** Source information follows **

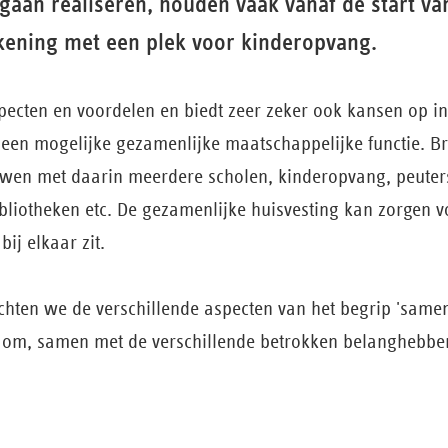
 gaan realiseren, houden vaak vanaf de start v
kening met een plek voor kinderopvang.
specten en voordelen en biedt zeer zeker ook kansen op i
 een mogelijke gezamenlijke maatschappelijke functie. Br
wen met daarin meerdere scholen, kinderopvang, peuter
ibliotheken etc. De gezamenlijke huisvesting kan zorgen v
bij elkaar zit.
ichten we de verschillende aspecten van het begrip 'same
om, samen met de verschillende betrokken belanghebben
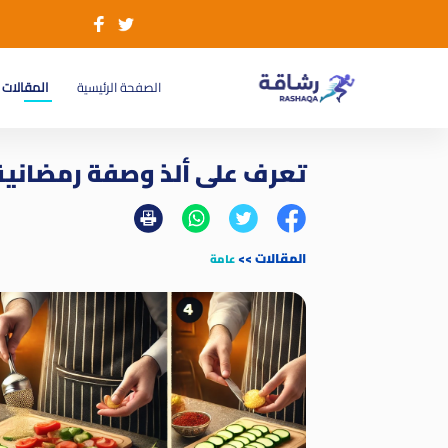
(current)
الصفحة الرئيسية
المقالات
تعرف على ألذ وصفة رمضانية
المقالات
>>
عامة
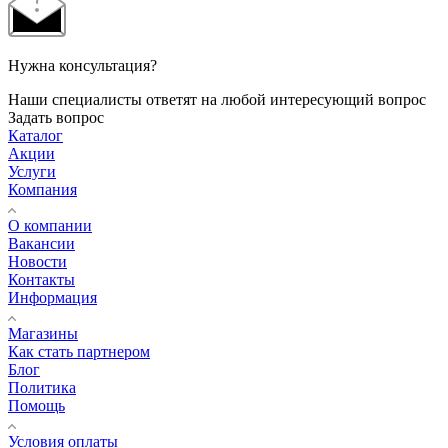
Нужна консультация?
Наши специалисты ответят на любой интересующий вопрос
Задать вопрос
Каталог
Акции
Услуги
Компания
О компании
Вакансии
Новости
Контакты
Информация
Магазины
Как стать партнером
Блог
Политика
Помощь
Условия оплаты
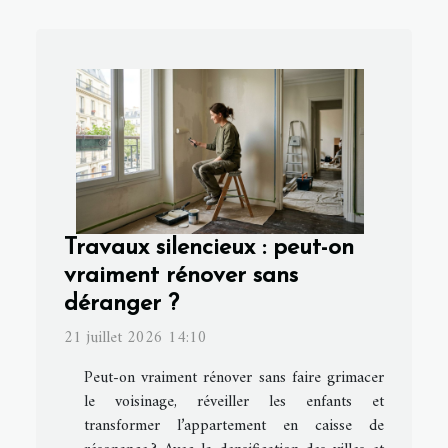
Travaux silencieux : peut-on
vraiment rénover sans
déranger ?
21 juillet 2026 14:10
Peut-on vraiment rénover sans faire grimacer
le voisinage, réveiller les enfants et
transformer l’appartement en caisse de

** End of Source information **

• _What this task involves_:
In the entries above, which lines hold the word "sans"? Copy them out.

• _Result for this task_:
vraiment rénover sans
Peut-on vraiment rénover sans faire grimacer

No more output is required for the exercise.